In May 1967, Achebe’s mostly-Igbo home region of Biafra, in the southeast of Nigeria, declared itself independent.
The Republic of Biafra fought on the principle of national self-determination, and Achebe rallied to its cause.
He lived under heavy bombardment in several Biafran cities, and served the country as an international ambassador in Europe and North America.
But geopolitics were stacked against the new state. Despite the ongoing Cold War, both Britain and the U.S.S.R. supported the Nigerian federal government, showering it with guns to crush Biafra, even as the region fell into a horrific famine due to the war.
Biafra surrendered in January 1970, and was reincorporated into Nigeria.

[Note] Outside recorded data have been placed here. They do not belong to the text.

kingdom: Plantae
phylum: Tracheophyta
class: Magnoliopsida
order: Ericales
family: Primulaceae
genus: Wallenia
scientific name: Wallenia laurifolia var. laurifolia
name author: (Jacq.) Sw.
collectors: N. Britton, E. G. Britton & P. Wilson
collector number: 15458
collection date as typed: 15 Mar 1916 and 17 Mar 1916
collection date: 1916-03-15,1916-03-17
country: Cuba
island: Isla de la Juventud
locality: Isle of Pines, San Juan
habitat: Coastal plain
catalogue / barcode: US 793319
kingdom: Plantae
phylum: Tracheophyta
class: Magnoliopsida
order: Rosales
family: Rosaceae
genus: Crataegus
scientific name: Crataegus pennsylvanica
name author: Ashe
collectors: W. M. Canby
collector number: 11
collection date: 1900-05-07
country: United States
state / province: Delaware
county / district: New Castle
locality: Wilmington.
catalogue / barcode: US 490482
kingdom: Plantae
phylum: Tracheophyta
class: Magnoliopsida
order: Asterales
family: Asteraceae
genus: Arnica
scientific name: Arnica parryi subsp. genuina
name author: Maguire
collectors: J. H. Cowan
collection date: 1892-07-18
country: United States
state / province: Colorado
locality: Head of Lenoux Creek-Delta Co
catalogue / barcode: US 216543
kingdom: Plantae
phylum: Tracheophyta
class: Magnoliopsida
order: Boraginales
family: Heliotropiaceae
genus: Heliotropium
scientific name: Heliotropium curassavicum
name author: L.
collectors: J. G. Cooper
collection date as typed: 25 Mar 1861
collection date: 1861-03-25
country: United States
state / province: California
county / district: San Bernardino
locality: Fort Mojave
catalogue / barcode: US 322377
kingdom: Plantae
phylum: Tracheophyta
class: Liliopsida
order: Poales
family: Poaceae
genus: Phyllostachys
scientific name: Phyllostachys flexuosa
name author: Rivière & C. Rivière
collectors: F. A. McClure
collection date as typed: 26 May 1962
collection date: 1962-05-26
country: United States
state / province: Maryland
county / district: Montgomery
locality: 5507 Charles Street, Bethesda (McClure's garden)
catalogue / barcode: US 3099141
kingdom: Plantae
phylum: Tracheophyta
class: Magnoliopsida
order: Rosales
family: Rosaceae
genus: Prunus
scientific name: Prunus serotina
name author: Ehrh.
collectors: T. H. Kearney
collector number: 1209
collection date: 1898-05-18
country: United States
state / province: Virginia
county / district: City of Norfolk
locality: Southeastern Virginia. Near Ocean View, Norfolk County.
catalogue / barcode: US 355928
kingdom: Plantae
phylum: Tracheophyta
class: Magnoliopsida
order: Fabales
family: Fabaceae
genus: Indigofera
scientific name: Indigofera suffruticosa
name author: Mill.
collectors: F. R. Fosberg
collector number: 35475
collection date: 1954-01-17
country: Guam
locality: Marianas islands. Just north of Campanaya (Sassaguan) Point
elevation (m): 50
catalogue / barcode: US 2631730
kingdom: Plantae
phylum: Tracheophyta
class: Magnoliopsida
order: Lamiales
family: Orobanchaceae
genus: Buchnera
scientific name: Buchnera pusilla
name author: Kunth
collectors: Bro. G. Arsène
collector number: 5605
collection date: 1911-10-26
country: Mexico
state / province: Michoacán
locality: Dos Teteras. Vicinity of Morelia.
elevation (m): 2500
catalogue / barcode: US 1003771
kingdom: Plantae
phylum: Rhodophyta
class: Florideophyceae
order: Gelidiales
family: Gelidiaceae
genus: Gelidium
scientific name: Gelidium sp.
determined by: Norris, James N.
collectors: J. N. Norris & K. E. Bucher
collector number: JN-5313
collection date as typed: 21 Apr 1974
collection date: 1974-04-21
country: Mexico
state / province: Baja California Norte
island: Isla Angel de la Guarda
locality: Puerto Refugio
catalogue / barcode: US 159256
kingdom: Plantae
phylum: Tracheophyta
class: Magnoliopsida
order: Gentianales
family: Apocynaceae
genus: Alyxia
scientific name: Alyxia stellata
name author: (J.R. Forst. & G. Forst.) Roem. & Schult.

Achebe was disheartened politically, but returned to focus on his academic work.
In 1975, with a professorship at the University of Massachusetts Amherst, Achebe delivered a famous critique of Conrad’s Heart of Darkness as a racist text:
“It’s not in my nature to talk about banning books. I am saying, read it – with the kind of understanding and with the knowledge I talk about. And read it beside African works.”
After retirement in 1976, Achebe carried on writing for several decades. He continued his exploration of Igbo culture, modernity, colonialism, corruption, and more beside.
A giant of modern literature, influencing the likes of Toni Morrison and Maya Angelou, Chinua Achebe died in 2013.
He had spent a lifetime struggling against the intellectual denigration of his continent. As Achebe would say:
“If you don’t like someone’s story, write your own.”